[[ Records open ]]

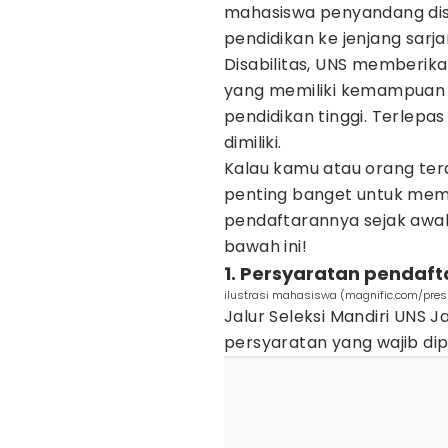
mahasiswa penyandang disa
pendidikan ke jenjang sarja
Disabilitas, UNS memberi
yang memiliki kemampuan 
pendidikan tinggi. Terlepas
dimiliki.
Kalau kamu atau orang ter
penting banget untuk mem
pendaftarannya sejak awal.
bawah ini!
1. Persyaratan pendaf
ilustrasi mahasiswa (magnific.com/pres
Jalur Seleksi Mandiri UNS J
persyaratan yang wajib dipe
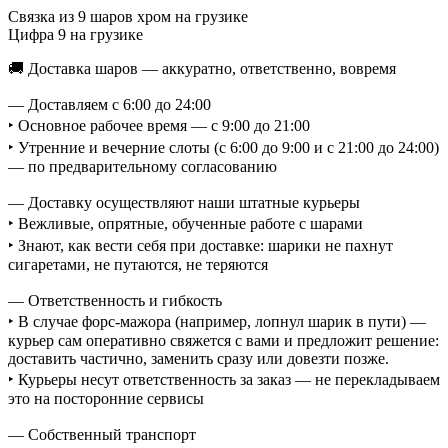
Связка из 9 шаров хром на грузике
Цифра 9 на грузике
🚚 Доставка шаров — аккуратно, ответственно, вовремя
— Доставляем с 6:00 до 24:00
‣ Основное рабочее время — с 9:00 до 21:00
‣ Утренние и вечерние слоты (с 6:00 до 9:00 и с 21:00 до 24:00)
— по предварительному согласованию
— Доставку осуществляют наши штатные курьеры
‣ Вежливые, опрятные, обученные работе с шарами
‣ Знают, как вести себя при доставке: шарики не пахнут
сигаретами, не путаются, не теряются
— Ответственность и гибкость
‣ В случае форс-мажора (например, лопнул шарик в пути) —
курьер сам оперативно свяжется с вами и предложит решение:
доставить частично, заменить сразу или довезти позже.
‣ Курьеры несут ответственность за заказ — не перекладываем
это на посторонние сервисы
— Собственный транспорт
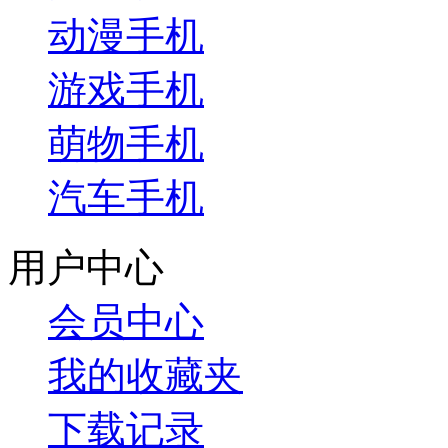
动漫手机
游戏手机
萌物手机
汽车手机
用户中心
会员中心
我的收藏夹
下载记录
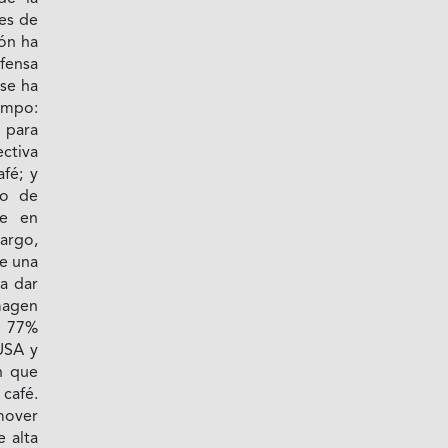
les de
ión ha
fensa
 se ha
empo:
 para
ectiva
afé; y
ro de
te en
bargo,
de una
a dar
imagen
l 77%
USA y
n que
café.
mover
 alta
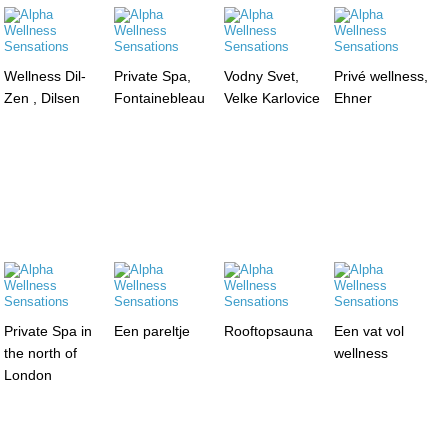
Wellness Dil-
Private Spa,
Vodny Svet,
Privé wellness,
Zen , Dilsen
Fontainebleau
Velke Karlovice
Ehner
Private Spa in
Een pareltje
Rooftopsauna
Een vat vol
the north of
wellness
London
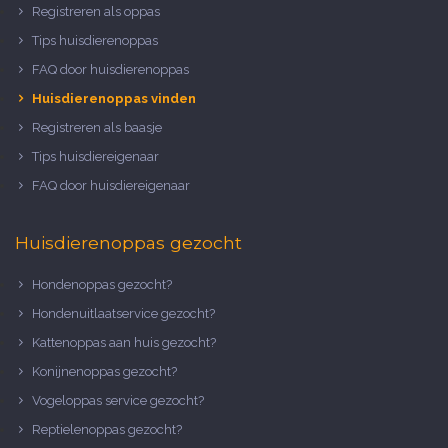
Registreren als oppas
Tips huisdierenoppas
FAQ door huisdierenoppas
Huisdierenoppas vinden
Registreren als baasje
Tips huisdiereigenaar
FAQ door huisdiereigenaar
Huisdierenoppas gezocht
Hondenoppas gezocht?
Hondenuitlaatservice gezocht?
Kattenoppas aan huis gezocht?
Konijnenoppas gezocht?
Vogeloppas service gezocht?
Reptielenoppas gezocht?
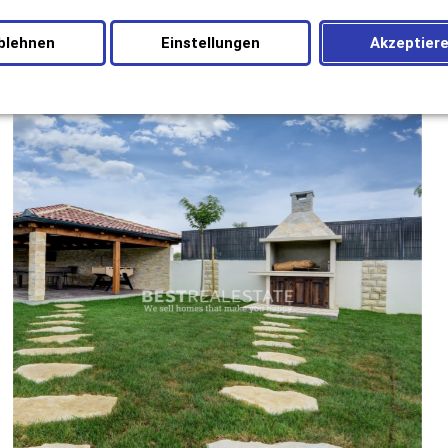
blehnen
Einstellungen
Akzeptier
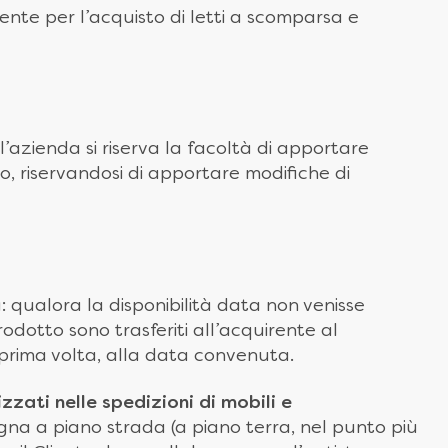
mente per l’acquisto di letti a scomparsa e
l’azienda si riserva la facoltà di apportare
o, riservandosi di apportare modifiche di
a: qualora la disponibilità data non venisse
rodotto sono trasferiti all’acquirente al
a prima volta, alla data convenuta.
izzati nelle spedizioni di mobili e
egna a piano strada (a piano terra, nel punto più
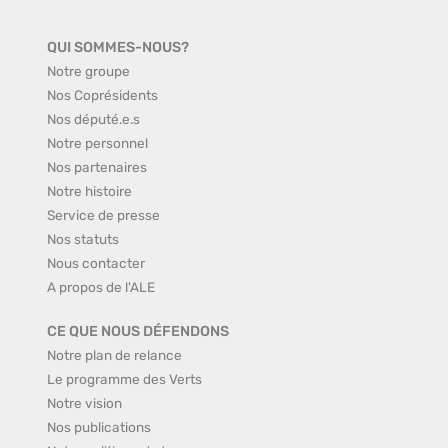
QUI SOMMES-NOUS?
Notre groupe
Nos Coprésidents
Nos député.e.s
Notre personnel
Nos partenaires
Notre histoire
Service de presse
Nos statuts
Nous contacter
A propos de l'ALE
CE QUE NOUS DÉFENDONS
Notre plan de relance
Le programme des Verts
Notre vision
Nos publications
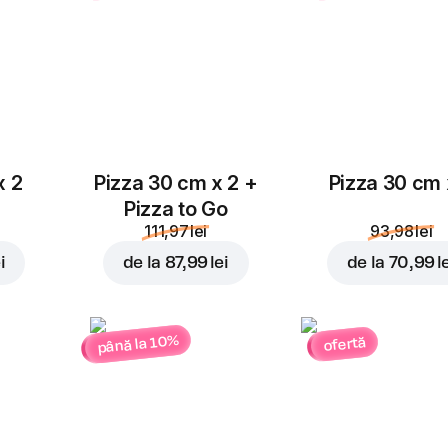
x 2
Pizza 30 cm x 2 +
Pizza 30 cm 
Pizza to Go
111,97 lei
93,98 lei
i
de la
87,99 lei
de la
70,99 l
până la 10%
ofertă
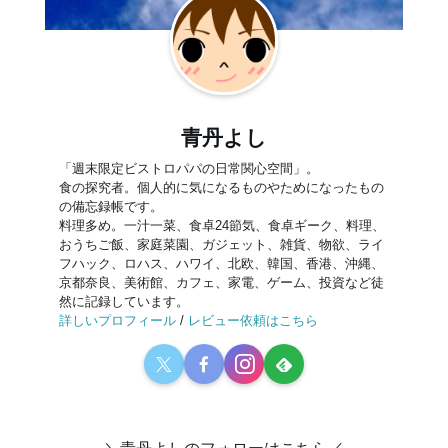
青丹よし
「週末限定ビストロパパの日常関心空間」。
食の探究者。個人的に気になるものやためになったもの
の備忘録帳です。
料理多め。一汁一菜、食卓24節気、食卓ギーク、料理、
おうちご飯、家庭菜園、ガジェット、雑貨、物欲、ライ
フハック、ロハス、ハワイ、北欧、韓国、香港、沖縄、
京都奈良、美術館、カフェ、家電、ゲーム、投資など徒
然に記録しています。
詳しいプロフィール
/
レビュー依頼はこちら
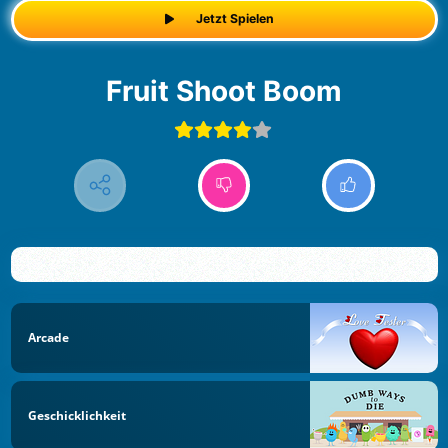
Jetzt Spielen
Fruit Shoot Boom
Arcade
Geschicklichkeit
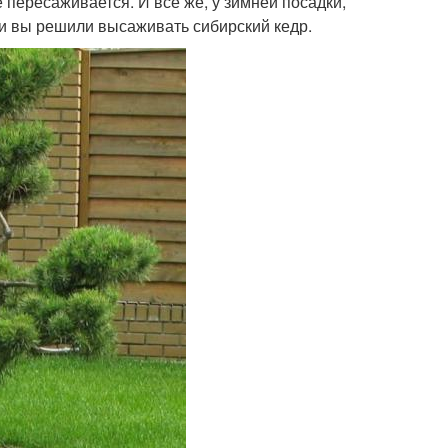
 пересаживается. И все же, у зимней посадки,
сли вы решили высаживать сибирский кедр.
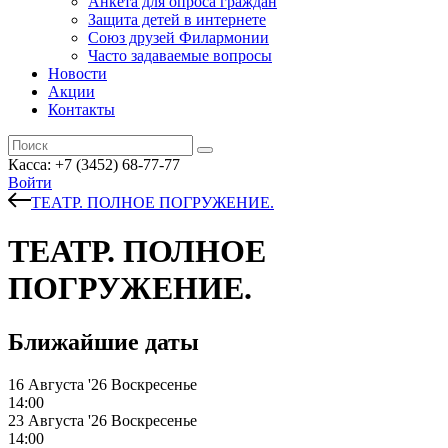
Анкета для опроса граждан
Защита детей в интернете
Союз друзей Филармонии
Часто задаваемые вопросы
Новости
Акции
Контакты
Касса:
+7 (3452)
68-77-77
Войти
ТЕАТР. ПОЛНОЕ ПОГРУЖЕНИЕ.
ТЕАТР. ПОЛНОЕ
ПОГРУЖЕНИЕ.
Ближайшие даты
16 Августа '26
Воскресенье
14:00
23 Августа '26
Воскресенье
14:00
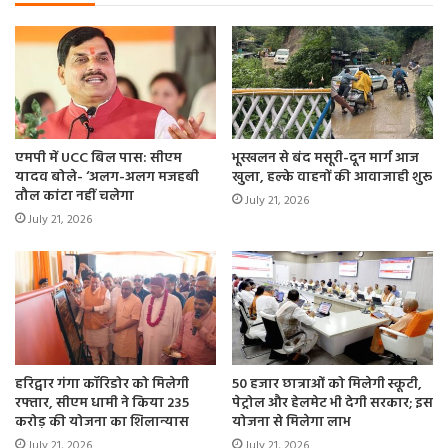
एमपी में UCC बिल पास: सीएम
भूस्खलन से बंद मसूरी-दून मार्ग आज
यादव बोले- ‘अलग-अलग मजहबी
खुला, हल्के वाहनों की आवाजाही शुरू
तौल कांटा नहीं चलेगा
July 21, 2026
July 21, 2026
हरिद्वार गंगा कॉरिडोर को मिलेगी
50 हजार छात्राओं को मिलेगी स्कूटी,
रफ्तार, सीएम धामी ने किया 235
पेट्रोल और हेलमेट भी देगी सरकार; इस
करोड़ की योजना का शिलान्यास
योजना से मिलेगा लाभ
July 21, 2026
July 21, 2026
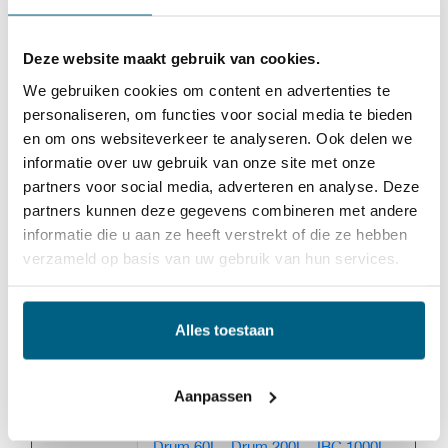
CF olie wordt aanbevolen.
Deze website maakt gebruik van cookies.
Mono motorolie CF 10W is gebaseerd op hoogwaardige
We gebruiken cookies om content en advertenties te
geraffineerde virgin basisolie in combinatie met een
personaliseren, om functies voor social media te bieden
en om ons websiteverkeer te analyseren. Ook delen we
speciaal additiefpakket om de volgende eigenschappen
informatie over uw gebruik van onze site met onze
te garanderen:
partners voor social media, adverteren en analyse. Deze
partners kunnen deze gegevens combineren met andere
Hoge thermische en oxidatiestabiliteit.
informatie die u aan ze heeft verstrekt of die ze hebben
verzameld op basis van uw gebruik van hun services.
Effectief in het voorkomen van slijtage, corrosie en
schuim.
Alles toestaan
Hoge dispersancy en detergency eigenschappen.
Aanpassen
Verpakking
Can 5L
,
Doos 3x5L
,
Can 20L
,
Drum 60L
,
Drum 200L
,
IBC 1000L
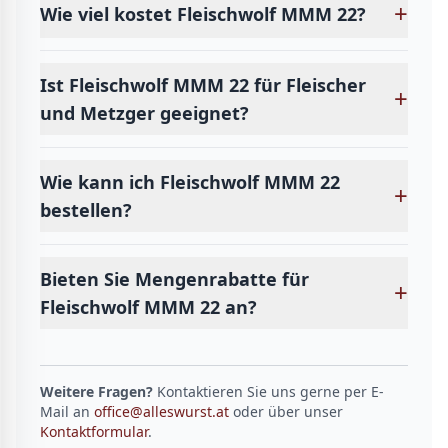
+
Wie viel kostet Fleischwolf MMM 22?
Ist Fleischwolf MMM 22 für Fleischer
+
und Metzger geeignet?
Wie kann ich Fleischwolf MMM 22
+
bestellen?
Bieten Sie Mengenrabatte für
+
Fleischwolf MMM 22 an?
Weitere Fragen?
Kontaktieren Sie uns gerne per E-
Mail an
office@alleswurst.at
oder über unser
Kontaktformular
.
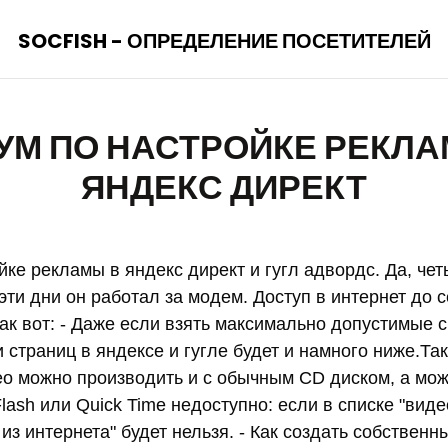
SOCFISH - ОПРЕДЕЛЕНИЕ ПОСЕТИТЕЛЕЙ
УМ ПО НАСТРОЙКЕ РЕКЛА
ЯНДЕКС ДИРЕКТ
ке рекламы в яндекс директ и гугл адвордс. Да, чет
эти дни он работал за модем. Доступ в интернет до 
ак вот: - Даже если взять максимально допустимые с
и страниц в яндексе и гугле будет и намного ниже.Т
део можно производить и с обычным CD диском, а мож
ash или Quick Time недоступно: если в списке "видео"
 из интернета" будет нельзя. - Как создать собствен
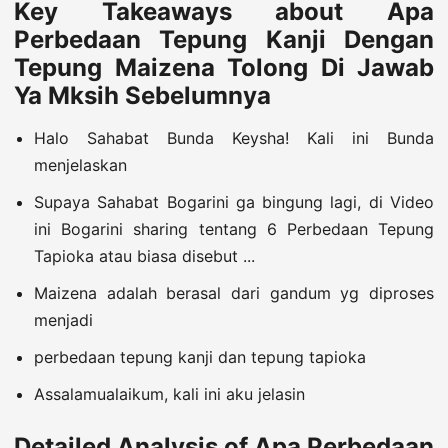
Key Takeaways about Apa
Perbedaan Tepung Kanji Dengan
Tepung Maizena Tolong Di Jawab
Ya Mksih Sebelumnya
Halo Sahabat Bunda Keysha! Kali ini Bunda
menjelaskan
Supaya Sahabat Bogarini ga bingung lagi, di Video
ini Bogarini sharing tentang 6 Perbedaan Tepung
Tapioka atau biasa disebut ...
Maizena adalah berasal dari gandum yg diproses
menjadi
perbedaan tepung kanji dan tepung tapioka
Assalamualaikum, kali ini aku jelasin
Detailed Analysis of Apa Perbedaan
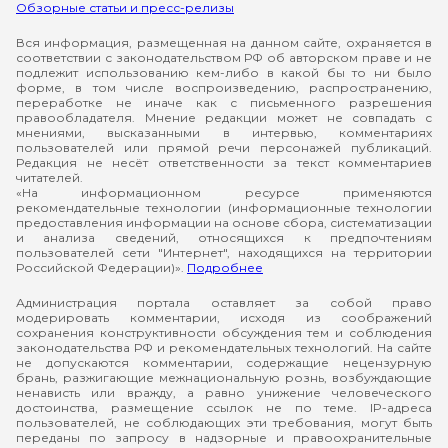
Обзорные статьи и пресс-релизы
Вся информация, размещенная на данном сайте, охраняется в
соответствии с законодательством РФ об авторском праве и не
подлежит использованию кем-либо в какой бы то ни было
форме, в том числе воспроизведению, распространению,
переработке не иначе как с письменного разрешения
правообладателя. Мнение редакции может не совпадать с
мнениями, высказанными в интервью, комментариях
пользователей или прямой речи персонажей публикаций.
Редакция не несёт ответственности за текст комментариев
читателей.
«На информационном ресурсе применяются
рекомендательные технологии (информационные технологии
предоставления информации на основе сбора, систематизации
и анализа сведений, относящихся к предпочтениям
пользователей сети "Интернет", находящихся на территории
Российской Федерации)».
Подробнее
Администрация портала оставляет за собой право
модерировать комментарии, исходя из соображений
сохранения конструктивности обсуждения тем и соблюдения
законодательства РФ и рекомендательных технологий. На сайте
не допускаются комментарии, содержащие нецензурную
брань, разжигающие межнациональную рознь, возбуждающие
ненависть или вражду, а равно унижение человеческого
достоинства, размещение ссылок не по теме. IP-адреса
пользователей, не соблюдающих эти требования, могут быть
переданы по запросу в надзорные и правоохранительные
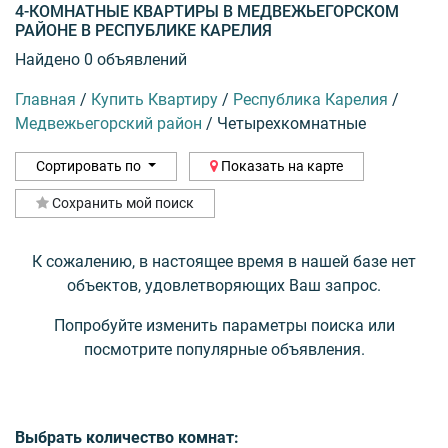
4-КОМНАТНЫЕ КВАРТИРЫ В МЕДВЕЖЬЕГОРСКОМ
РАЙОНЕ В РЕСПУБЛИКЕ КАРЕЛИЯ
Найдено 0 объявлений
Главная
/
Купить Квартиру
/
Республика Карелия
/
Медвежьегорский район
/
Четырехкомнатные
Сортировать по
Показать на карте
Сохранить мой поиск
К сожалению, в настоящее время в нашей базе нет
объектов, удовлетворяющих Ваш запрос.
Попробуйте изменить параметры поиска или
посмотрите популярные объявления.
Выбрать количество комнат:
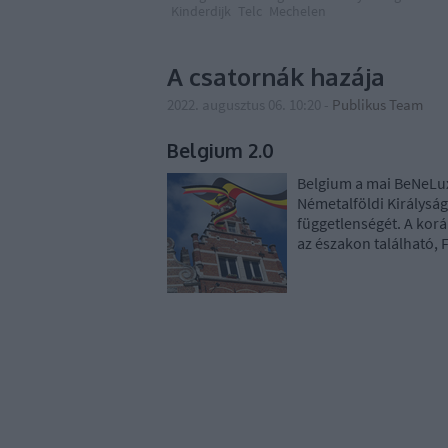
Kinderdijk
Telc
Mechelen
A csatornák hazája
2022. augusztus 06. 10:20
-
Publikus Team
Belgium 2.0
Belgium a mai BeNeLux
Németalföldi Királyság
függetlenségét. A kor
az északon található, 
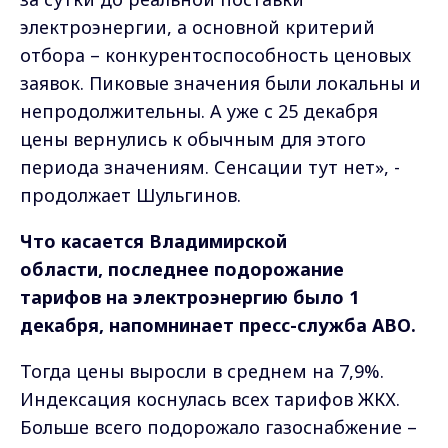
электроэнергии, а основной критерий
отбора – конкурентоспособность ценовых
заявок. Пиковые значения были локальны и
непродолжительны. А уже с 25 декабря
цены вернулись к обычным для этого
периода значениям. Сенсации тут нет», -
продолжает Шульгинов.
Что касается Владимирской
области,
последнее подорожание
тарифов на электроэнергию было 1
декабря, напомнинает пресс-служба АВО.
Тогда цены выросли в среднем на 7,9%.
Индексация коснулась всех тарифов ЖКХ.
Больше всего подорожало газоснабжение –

[[ Records closed ]]

## Assignment
I'd like the lines above repeated exactly, from the one that contains "Pizza 30 cm x 2 +" through the one that contains "informatie die u", with no pictures.

## Answer space
Pizza 30 cm x 2 +
Pizza 30 cm 
Pizza to Go
111,97 lei
93,98 lei
i
de la
87,99 lei
de la
70,99 l
până la 10%
ofertă
青丹よし
「週末限定ビストロパパの日常関心空間」。
食の探究者。個人的に気になるものやためになったもの
の備忘録帳です。
料理多め。一汁一菜、食卓24節気、食卓ギーク、料理、
おうちご飯、家庭菜園、ガジェット、雑貨、物欲、ライ
フハック、ロハス、ハワイ、北欧、韓国、香港、沖縄、
京都奈良、美術館、カフェ、家電、ゲーム、投資など徒
然に記録しています。
詳しいプロフィール
/
レビュー依頼はこちら
Jetzt Spielen
Fruit Shoot Boom
Arcade
Geschicklichkeit
 пересаживается. И все же, у зимней посадки,
сли вы решили высаживать сибирский кедр.
Анкета для опроса граждан
Защита детей в интернете
Союз друзей Филармонии
Часто задаваемые вопросы
Новости
Акции
Контакты
Касса:
+7 (3452)
68-77-77
Войти
ТЕАТР. ПОЛНОЕ ПОГРУЖЕНИЕ.
ТЕАТР. ПОЛНОЕ
ПОГРУЖЕНИЕ.
Ближайшие даты
16 Августа '26
Воскресенье
14:00
23 Августа '26
Воскресенье
14:00
एमपी में UCC बिल पास: सीएम
भूस्खलन से बंद मसूरी-दून मार्ग आज
यादव बोले- ‘अलग-अलग मजहबी
खुला, हल्के वाहनों की आवाजाही शुरू
तौल कांटा नहीं चलेगा
July 21, 2026
July 21, 2026
हरिद्वार गंगा कॉरिडोर को मिलेगी
50 हजार छात्राओं को मिलेगी स्कूटी,
रफ्तार, सीएम धामी ने किया 235
पेट्रोल और हेलमेट भी देगी सरकार; इस
करोड़ की योजना का शिलान्यास
योजना से मिलेगा लाभ
July 21, 2026
July 21, 2026
CF olie wordt aanbevolen.
Deze website maakt gebruik van cookies.
Mono motorolie CF 10W is gebaseerd op hoogwaardige
We gebruiken cookies om content en advertenties te
geraffineerde virgin basisolie in combinatie met een
personaliseren, om functies voor social media te bieden
en om ons websiteverkeer te analyseren. Ook delen we
speciaal additiefpakket om de volgende eigenschappen
informatie over uw gebruik van onze site met onze
te garanderen:
partners voor social media, adverteren en analyse. Deze
partners kunnen deze gegevens combineren met andere
Hoge thermische en oxidatiestabiliteit.
informatie die u aan ze heeft verstrekt of die ze hebben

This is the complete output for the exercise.